What this exercise needs is every entry restated as written, with no pictures.

• [Records supplied]:
= = = = =

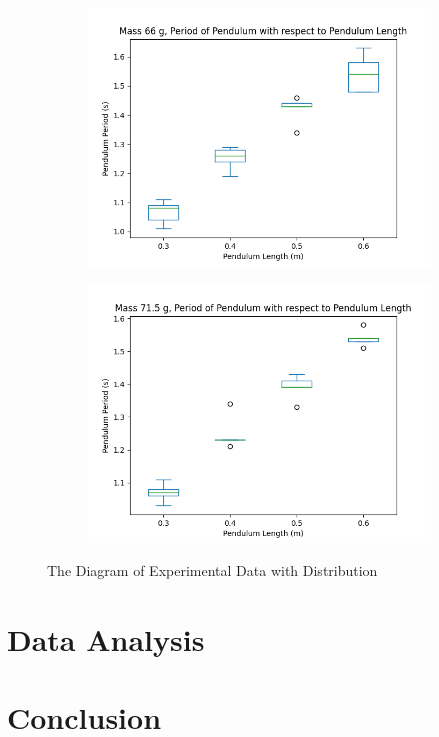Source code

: \documentclass{article}
\begin{document}
\begin{figure}[ht!]
    \begin{subfigure}{0.49\textwidth}
        \centering
        \includegraphics[width=\linewidth]{mass3.png}
        \label{fig:graph_m3}
    \end{subfigure}
    \hfil
    \begin{subfigure}{0.49\textwidth}
        \centering
        \includegraphics[width=\linewidth]{mass4.png}
        \label{fig:graph_m4}
    \end{subfigure}
    \caption{The Diagram of Experimental Data with Distribution}
\end{figure}

\pagebreak

\pagebreak

\section{Data Analysis}

\section{Conclusion}
\end{document}

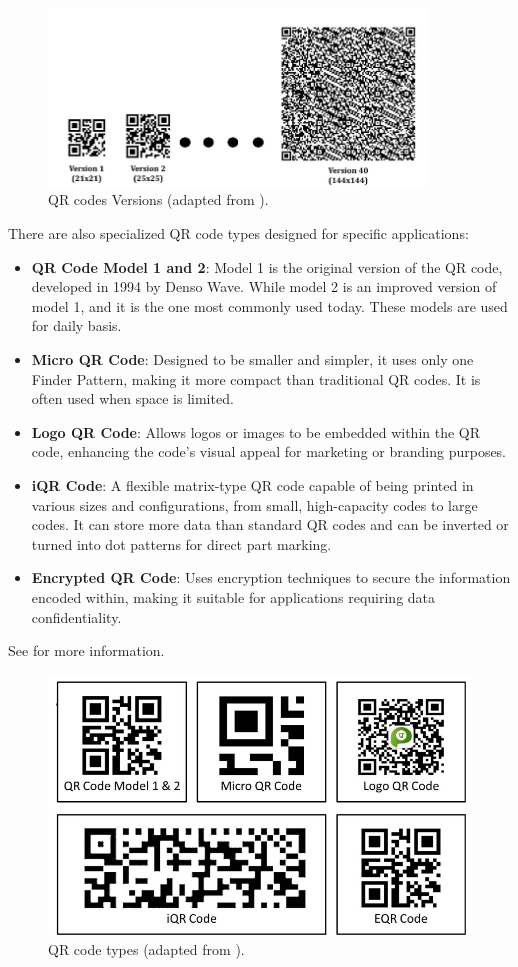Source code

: \begin{figure}[h]
	\centering
	\includegraphics[width=10cm]{assets/ch2/qr_versions}
	\caption{QR codes Versions (adapted from \cite{Tiwari2016}).}
	\label{QR_versions}
\end{figure}


There are also specialized QR code types designed for specific applications:

\begin{itemize}
	\item \textbf{QR Code Model 1 and 2}:
	Model 1 is the original version of the QR code, developed in 1994 by Denso Wave. While model 2 is an improved version of model 1, and it is the one most commonly used today. These models are used for daily basis.
	\item \textbf{Micro QR Code}: Designed to be smaller and simpler, it uses only one Finder Pattern, making it more compact than traditional QR codes. It is often used when space is limited.
	\item \textbf{Logo QR Code}: Allows logos or images to be embedded within the QR code, enhancing the code's visual appeal for marketing or branding purposes.
	\item \textbf{iQR Code}: A flexible matrix-type QR code capable of being printed in various sizes and configurations, from small, high-capacity codes to large codes. It can store more data than standard QR codes and can be inverted or turned into dot patterns for direct part marking.
	\item \textbf{Encrypted QR Code}: Uses encryption techniques to secure the information encoded within, making it suitable for applications requiring data confidentiality.
\end{itemize}

See \cite{Tiwari2016} for more information.

\begin{figure}
	\centering
	\includegraphics[width=0.7\linewidth]{assets/ch2/qr_codes_type}
	\caption{QR code types (adapted from \cite{Tiwari2016}).}
	\label{qr_code_type}
\end{figure}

= = = = =

• [Expected output]:
Source code

: \documentclass{article}
\begin{document}
\begin{figure}[ht!]
    \begin{subfigure}{0.49\textwidth}
        \centering
        \includegraphics[width=\linewidth]{mass3.png}
        \label{fig:graph_m3}
    \end{subfigure}
    \hfil
    \begin{subfigure}{0.49\textwidth}
        \centering
        \includegraphics[width=\linewidth]{mass4.png}
        \label{fig:graph_m4}
    \end{subfigure}
    \caption{The Diagram of Experimental Data with Distribution}
\end{figure}

\pagebreak

\pagebreak

\section{Data Analysis}

\section{Conclusion}
\end{document}

Source code

: \begin{figure}[h]
	\centering
	\includegraphics[width=10cm]{assets/ch2/qr_versions}
	\caption{QR codes Versions (adapted from \cite{Tiwari2016}).}
	\label{QR_versions}
\end{figure}


There are also specialized QR code types designed for specific applications:

\begin{itemize}
	\item \textbf{QR Code Model 1 and 2}:
	Model 1 is the original version of the QR code, developed in 1994 by Denso Wave. While model 2 is an improved version of model 1, and it is the one most commonly used today. These models are used for daily basis.
	\item \textbf{Micro QR Code}: Designed to be smaller and simpler, it uses only one Finder Pattern, making it more compact than traditional QR codes. It is often used when space is limited.
	\item \textbf{Logo QR Code}: Allows logos or images to be embedded within the QR code, enhancing the code's visual appeal for marketing or branding purposes.
	\item \textbf{iQR Code}: A flexible matrix-type QR code capable of being printed in various sizes and configurations, from small, high-capacity codes to large codes. It can store more data than standard QR codes and can be inverted or turned into dot patterns for direct part marking.
	\item \textbf{Encrypted QR Code}: Uses encryption techniques to secure the information encoded within, making it suitable for applications requiring data confidentiality.
\end{itemize}

See \cite{Tiwari2016} for more information.

\begin{figure}
	\centering
	\includegraphics[width=0.7\linewidth]{assets/ch2/qr_codes_type}
	\caption{QR code types (adapted from \cite{Tiwari2016}).}
	\label{qr_code_type}
\end{figure}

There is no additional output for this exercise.